PROBLEM TO WORK ON ▸
In the rows below, repeat word for word the stretch from the line containing "based on feedback?" through the line containing "the implementation process?".

PROVIDED ENTRIES ▸
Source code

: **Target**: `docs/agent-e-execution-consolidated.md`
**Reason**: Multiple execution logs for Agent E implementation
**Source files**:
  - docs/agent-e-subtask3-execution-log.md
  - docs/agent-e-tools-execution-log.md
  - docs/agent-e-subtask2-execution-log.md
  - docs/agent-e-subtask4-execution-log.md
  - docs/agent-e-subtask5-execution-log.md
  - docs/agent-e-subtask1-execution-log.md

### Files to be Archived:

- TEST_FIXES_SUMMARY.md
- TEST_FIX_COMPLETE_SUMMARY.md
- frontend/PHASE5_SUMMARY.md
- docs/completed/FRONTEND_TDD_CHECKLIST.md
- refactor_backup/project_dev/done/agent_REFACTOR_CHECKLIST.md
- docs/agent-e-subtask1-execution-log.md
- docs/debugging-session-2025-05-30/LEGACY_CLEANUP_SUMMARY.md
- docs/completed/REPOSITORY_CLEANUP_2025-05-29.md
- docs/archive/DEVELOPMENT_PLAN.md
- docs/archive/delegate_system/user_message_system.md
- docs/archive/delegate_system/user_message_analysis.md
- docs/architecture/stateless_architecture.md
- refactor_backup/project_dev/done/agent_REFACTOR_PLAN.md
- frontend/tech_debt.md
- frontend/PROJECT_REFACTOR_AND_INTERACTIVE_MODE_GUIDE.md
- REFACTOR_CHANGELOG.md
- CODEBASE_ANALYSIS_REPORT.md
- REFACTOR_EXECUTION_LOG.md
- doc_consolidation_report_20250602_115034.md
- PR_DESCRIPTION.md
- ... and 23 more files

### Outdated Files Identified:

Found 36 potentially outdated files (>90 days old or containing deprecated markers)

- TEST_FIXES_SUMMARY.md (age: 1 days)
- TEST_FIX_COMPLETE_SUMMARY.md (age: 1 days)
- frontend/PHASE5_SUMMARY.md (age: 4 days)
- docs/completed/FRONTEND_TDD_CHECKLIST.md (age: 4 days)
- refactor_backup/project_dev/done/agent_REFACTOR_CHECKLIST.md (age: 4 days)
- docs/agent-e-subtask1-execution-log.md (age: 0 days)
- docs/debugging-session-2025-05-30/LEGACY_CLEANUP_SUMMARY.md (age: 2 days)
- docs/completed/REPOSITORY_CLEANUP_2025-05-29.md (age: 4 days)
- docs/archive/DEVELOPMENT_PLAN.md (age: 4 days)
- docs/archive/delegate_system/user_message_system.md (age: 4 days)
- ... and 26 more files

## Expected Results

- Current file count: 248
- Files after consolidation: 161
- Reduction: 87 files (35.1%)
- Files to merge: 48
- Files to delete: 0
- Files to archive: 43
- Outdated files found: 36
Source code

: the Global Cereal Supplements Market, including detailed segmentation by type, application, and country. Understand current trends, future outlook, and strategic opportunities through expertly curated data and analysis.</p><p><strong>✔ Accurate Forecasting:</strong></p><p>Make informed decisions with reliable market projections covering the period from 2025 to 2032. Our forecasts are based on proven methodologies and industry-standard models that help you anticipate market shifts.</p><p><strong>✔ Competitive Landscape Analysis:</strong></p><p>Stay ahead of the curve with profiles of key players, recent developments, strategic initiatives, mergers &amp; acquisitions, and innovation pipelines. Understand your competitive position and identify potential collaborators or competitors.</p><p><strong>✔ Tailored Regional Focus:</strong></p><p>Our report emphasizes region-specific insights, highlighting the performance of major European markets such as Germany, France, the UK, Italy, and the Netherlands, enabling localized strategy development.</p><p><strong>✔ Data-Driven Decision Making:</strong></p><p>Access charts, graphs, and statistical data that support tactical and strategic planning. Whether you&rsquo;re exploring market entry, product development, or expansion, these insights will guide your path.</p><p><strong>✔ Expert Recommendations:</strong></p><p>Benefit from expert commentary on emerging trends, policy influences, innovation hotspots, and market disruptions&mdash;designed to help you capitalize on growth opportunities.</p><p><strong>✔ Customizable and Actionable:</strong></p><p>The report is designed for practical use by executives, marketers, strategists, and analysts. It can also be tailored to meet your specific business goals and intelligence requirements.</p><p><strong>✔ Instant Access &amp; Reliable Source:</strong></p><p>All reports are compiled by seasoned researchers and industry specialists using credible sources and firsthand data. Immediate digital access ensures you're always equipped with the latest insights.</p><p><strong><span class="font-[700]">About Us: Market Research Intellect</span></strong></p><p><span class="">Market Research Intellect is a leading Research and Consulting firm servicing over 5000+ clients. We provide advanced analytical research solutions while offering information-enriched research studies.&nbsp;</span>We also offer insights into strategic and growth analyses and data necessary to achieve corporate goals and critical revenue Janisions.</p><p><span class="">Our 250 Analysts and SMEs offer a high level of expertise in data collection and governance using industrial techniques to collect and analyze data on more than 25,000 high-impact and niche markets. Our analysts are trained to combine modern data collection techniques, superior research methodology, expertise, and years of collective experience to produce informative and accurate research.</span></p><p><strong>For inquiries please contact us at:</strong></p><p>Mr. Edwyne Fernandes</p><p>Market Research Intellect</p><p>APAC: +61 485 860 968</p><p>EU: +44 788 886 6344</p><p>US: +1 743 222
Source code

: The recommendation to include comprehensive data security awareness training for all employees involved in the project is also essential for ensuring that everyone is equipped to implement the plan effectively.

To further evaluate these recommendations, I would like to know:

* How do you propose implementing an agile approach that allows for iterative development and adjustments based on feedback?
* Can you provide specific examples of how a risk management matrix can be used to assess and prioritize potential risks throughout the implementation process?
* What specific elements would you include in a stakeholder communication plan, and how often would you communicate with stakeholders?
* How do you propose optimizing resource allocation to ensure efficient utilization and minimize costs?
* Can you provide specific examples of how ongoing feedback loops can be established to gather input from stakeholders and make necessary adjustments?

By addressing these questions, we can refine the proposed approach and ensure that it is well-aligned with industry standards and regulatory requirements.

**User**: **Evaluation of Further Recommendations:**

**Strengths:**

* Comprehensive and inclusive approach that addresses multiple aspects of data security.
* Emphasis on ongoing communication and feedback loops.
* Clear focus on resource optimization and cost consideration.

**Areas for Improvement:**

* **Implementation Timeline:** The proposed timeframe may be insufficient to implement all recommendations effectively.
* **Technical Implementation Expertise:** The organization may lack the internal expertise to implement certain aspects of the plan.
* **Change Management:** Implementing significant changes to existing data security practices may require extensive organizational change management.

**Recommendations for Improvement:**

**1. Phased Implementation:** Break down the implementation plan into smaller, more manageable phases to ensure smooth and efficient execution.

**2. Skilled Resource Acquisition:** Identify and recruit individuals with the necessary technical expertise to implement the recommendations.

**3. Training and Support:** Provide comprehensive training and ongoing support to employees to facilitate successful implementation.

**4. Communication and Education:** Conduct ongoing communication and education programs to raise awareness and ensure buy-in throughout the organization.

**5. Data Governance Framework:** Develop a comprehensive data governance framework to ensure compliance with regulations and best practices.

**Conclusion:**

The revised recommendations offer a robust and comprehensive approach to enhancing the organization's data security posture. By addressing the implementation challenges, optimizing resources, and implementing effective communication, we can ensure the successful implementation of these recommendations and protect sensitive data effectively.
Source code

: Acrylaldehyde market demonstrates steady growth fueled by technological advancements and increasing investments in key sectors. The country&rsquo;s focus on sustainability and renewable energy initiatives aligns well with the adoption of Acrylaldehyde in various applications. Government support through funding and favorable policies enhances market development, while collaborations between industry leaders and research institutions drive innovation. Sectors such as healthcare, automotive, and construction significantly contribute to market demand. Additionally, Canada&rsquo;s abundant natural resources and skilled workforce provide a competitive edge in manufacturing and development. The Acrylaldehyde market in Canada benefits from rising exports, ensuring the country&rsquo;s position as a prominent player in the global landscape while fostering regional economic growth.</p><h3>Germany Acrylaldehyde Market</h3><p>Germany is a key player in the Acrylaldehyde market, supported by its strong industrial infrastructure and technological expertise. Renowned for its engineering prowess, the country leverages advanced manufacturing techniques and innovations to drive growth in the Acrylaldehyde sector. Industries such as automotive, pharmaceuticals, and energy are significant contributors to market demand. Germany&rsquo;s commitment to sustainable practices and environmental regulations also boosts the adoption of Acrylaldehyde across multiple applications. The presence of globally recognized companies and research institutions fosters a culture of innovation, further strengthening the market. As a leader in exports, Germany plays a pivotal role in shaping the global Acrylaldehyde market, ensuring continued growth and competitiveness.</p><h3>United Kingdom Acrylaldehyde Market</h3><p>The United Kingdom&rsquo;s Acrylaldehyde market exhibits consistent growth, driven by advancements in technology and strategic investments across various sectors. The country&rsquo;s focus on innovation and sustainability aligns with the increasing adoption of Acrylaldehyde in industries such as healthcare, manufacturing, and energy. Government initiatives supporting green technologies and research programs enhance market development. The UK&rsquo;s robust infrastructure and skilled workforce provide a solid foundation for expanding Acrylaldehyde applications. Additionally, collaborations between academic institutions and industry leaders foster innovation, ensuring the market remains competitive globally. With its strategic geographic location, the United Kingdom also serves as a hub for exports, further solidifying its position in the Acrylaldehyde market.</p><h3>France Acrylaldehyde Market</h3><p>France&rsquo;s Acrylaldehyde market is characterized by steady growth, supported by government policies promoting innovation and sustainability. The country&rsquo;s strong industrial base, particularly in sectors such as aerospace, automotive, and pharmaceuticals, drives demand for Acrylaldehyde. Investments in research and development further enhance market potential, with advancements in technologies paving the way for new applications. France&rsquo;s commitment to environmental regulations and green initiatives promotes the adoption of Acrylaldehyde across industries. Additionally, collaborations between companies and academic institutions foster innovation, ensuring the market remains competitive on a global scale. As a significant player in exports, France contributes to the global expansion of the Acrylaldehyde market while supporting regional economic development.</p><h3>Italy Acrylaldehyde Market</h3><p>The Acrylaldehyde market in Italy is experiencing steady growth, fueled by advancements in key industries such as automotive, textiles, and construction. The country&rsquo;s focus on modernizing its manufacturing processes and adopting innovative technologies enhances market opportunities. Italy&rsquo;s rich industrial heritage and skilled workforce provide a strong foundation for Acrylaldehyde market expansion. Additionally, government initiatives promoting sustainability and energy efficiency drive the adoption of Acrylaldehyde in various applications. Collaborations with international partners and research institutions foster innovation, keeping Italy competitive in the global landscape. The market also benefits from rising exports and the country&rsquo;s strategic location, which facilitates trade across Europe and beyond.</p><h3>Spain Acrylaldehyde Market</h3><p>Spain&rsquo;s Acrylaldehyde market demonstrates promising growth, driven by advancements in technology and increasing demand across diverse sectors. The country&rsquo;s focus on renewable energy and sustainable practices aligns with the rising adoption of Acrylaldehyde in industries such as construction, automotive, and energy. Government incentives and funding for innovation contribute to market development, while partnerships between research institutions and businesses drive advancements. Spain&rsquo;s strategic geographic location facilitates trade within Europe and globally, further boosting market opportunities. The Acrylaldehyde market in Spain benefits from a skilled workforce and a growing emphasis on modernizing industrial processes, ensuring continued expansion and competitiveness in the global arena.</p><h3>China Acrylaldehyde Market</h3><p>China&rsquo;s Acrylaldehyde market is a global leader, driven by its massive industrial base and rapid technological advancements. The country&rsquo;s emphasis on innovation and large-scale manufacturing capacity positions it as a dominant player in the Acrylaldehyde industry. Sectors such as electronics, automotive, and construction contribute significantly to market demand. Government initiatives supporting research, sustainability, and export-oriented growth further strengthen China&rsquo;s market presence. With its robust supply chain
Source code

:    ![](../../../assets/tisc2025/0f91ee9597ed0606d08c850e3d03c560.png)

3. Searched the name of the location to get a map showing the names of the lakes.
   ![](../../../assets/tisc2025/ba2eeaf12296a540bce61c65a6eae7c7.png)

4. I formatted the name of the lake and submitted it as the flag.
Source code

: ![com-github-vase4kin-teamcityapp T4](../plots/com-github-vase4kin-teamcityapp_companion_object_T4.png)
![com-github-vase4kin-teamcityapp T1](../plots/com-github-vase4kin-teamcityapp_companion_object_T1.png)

OUTPUT OF THE EXERCISE ▸
* How do you propose implementing an agile approach that allows for iterative development and adjustments based on feedback?
* Can you provide specific examples of how a risk management matrix can be used to assess and prioritize potential risks throughout the implementation process?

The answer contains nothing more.